While this is really just an old email I wrote long before I ever thought about joining the blogosphere, I think it reads well enough to make me wonder if I majorly over scrutinize what I publish sometimes. Am I self-censoring too much? I feel that I ought to be much better at this by now than I was then, but I digress.
Bryan convincingly shows in “The Case Against Education” that students retain very little of the concrete knowledge they learn in school. They spend years on foreign languages they can’t speak more than a few words of, they fail basic tests of numeracy and scientific fact, and most people never wind up in jobs related to what they explicitly took classes on anyway. For most people, most of the time, it’s hard to argue that education makes people more productive (and thus higher paid) by teaching them tangible things that are easy to measure.

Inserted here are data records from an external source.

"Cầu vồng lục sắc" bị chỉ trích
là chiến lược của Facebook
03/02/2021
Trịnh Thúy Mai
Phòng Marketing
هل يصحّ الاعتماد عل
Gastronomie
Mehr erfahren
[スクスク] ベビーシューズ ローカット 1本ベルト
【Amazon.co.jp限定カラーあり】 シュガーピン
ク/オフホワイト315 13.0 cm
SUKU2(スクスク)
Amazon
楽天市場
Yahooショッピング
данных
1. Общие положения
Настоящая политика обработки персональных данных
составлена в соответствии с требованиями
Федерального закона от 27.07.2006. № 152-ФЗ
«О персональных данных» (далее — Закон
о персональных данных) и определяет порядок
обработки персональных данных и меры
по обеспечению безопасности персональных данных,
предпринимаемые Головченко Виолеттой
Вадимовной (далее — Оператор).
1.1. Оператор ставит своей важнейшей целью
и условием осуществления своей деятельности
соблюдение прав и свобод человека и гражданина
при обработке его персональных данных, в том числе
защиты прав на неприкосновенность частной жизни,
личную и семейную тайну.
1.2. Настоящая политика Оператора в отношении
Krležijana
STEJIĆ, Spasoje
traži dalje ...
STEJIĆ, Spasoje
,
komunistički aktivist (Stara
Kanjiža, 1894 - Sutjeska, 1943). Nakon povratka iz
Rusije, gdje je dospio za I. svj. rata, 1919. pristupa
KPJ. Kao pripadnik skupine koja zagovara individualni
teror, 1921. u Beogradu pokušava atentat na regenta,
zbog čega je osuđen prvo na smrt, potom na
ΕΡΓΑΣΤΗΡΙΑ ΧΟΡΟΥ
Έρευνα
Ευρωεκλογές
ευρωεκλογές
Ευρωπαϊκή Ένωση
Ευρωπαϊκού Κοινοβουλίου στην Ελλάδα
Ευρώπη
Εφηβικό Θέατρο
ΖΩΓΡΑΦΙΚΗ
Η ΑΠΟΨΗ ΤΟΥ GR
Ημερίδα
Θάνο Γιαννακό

Bryan concludes that if we can’t design a test to show what students retain then there really can’t be much. But I’m not fully convinced. Like Tyler, I see the process of mental ordering as central to gaining knowledge and intelligence.
The key insight of my short essay is that effective learning does much more than simply add to the individual pieces of information that you already know. In subtle and hard to discern ways, it helps to organize the broader ecosystem of the mind toward more productive ends.
The apostate is sanctioned much more severely than a heretic
Re your point at the end about mental ordering being important for gaining knowledge and intelligence, if we have lots of evidence for very little knowledge gain, why assume we have any mental ordering going on? If there are intangible things happening that lead to tangible benefits downstream we put to be able to see those benefits downstream at some point, even if in an attenuated way.
I see the argument that schools teach kids to love learning, or teach them to learn to learn. Yet if the kids don’t love learning enough to read, or learn details and subjects, what evidence do we have that they are getting any benefit to their ability to learn?